From Linda Flint McClelland, Building the National Parks: Historic Landscape Design and Construction. Baltimore MD: Johns Hopkins University Press, 1998, pp. 459-460—
With the advent of aviation defense, camouflage emerged as a new field of design in World War II—one that was well suited to the skills and knowledge of landscape architects, many of whom had worked in the woods andhad spent almost a decade designing constructed improvements that blended into the natural scenery of state and national parks… Like the design of natural parks, the success of camouflage relied heavily upon site selection, adherence to principles of design which concealed form and detail, and the selection of appropriate materials often including natural vegetation. Camouflage required that development conform to the general character of the site and fit into the immediate surroundings, thereby following the natural contours of the land and avoiding raw scars of cuts and fills…
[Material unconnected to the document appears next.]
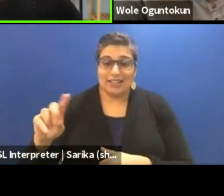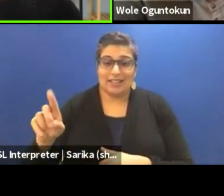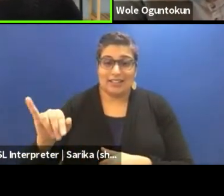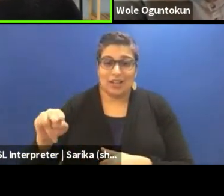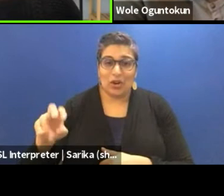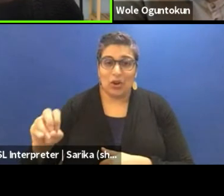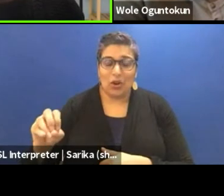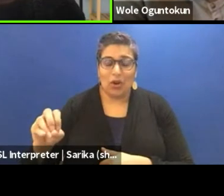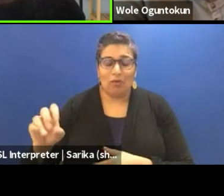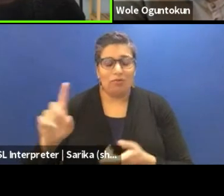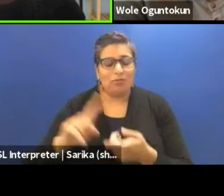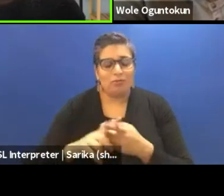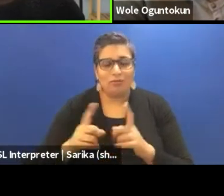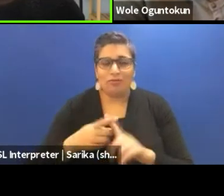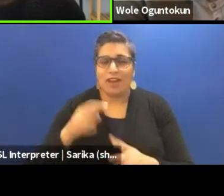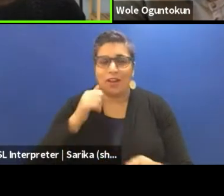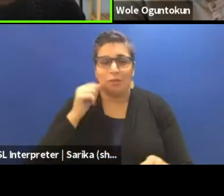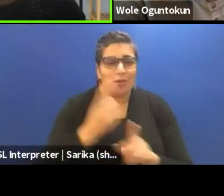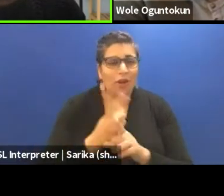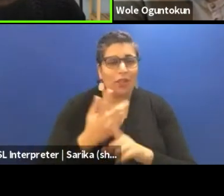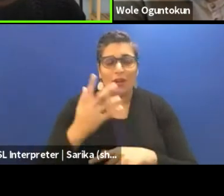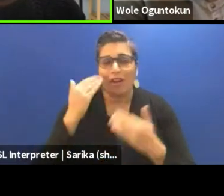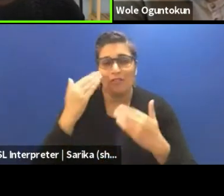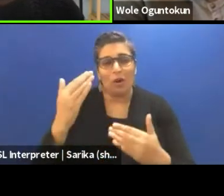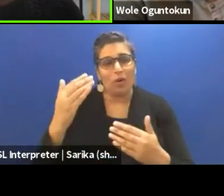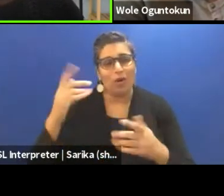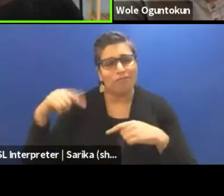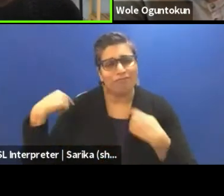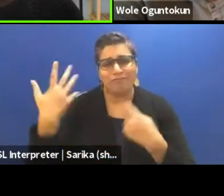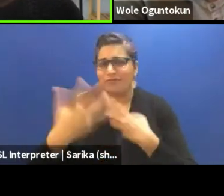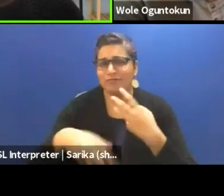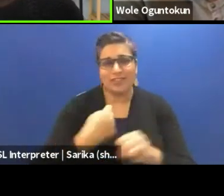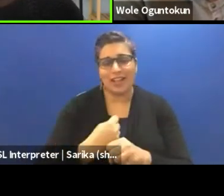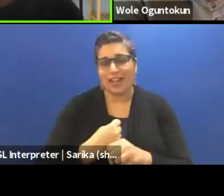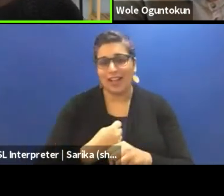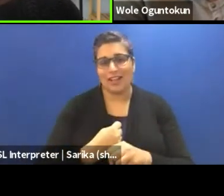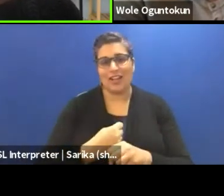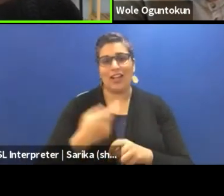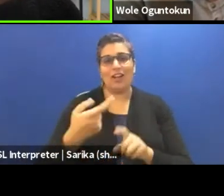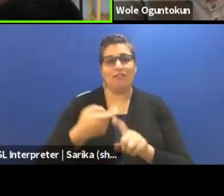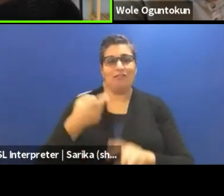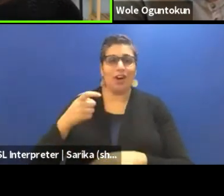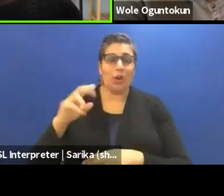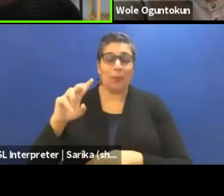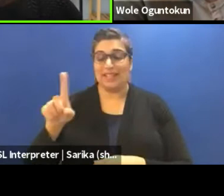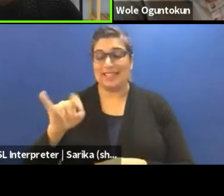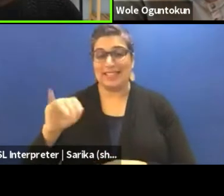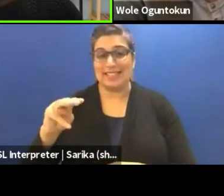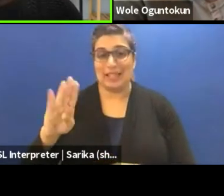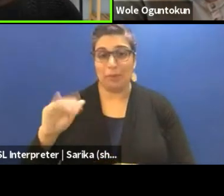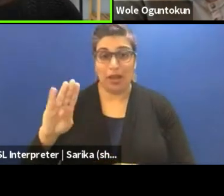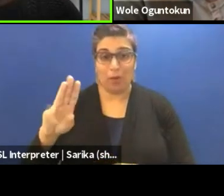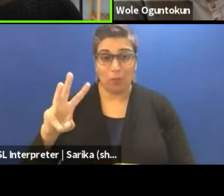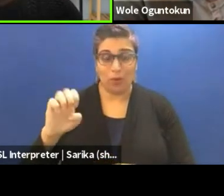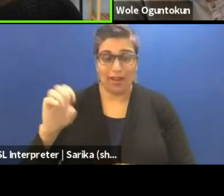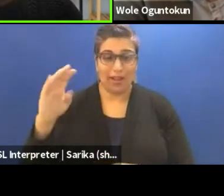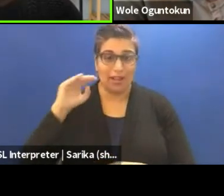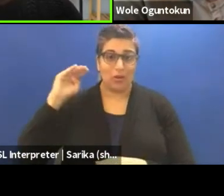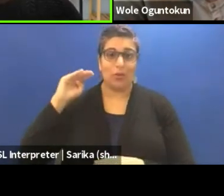I've known him for over five years now. He's from Zimbabwe, he's a theater director, a playwright and actor,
Camouflage research and development drew upon the skills and experience of several former park designers. At the offices of the Engineering Board of the Corps of Engineers at Fort Belvoir, Virginia, George L. Nason became the chief of the camouflage design office. His varied staff of designers—architects, landscape architects, illustrators, engineers, model makers, and site designers—included V[ivian] Roswell Ludgate, who had been the regional landscape architect for the National Park Service's Eastern Region, and Merel S. Sager, who had been a resident landscape architect for the Western Region since the late 1920s. Former Massachusetts state park inspector Edward B. Ballard served as an Air Corps for camouflage research at the California Institute of Technology in Pasadena, and regional landscape architect Norman T. Newton served as an intelligence and camouflage officer for the Air Corps at Pendleton Field, Oregon.